Mon ami Léo était doué d’un physique parfait : figure ronde, imberbe, yeux noirs, traits ciselés, teint frais, rosé, bouche fermée, mais dont les lèvres à l’occasion émettaient un si beau sourire qu’une « jeune fille » de quarante ans n’aurait pas pu mieux réussir malgré une longue pratique devant son miroir.

Talent d’écrivain sans réplique, qu’un papa orgueilleux avait fait cultiver par une instruction complète, mon ami Léo travaillait alternativement comme rédacteur d’un journal quelconque ou tenait un atelier d’imprimerie.

J’étais allé le voir pour faire imprimer une légende, mon premier essai : « Un Parrain de Malheur », qui fut plus tard publiée dans un volume : « Rencontres et Entretiens ». À cette occasion, il m’avait adressé louanges et félicitations.

Ironie du temps : je ne savais pas qu’en faisant publier ce « Parrain de Malheur » par mon ami Léo, j’adopterais un parrain de déception et d’ennuis. Un jour, je rencontre mon ami qui m’arrête et me dit :

— Je voulais vous voir, on va publier prochainement un nouveau journal et je suis engagé comme rédacteur en chef. Vous me passerez de vos légendes et, aussi, je voudrais que vous me trouviez un correspondant de Montréal, qui, tous les jours, pourrait me faire parvenir, par télégraphe, des nouvelles qui pourraient intéresser les Canadiens.

Je lui répondis que je ferais mon possible.

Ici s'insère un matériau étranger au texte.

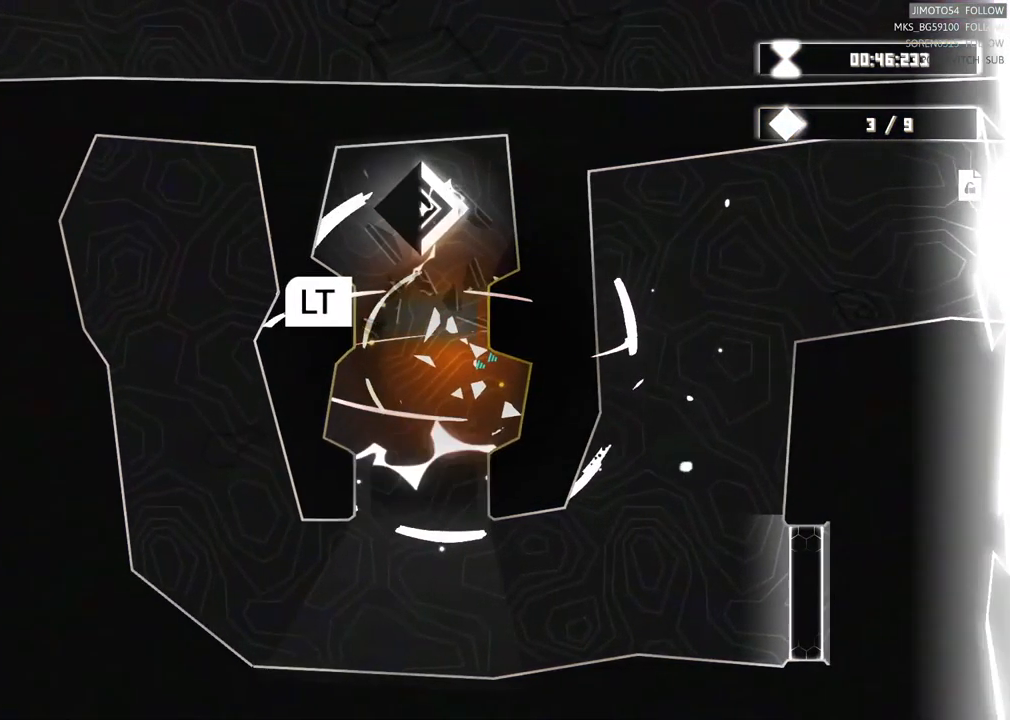
{"buttons": ["L2"], "left_stick": "center", "right_stick": "center", "events": [[367, "L2", "down"]]}
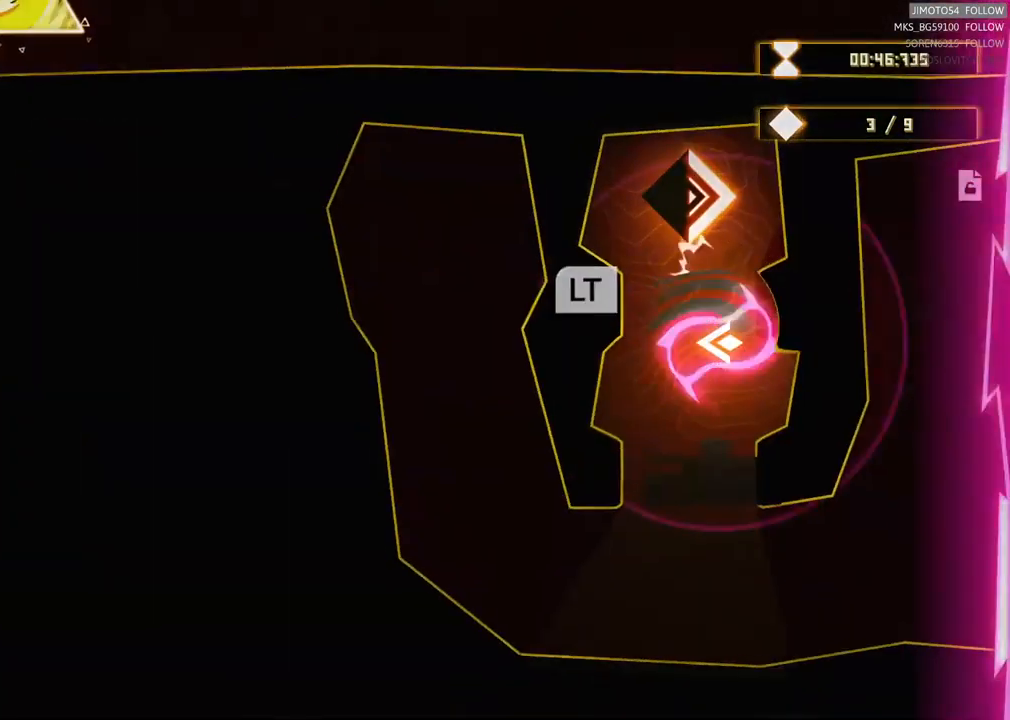
{"buttons": ["L2"], "left_stick": "center", "right_stick": "center", "events": []}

Quinze jours après, le journal fit son apparition et le correspondant montréalais envoyait quotidiennement des nouvelles très intéressantes.

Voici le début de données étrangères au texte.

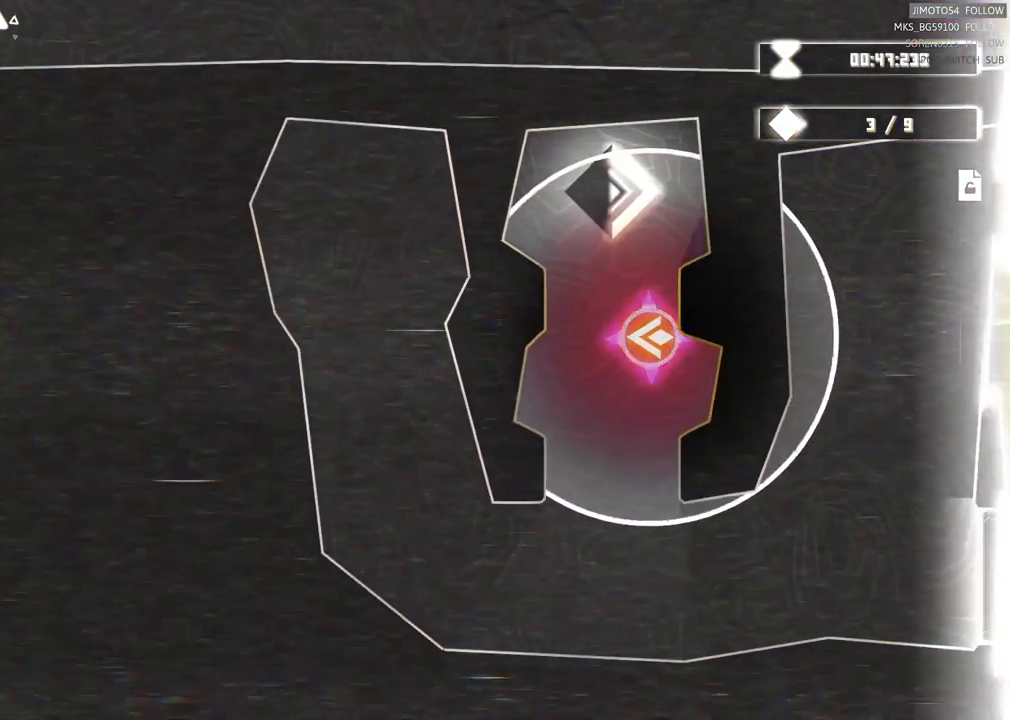
{"buttons": ["L2"], "left_stick": "center", "right_stick": "center", "events": []}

Deux mois s’écoulèrent. Le journal semblait alerte et vigoureux lorsqu’à ma grande surprise, je reçus un jour une lettre du correspondant de Montréal m’informant que, malgré sa bonne volonté et son dévouement, il n’avait pas encore reçu un seul centin pour son travail.

J’allai voir Léo. Il me dit qu’il était pour régler cela durant la semaine courante.

Quinze jours s’écoulèrent, quand une deuxième plainte m’arriva et pour la même raison.

De nouveau je me rendis chez Léo lui reprocher son manque d’égard envers un honnête travailleur.

C’est alors que celui-ci se découvrit tel qu’il était. Il percevait l’argent mais il ne le rendait pas à destination. Il me traita d’imbécile et pis encore.

Dégoûté, j’allai voir un avocat et lui fit rendre gorge. L’amitié fut brisée et je sus plus tard que Léo ne cessait à tout propos de me représenter sous un jour des plus ridicules aux yeux des badauds de son entourage, toujours prêts à gober des inepties enjolivées par un talent et une instruction raffinée mais dévoyée.

Autant de propos de fripon, autant de fumée emportée par le vent. Dieu que j’en ai connu de ces beaux talents qui dépensaient le plus utile de leur temps accoudés au comptoir, et où le verre avait le plus beau rôle.

Est-ce qu’ils se rendent compte des sacrifices que souvent des parents pauvres se sont imposés pour eux ?

Je pouvais me consoler, car je n’étais pas le seul à souffrir des rancunes du perfide Léo.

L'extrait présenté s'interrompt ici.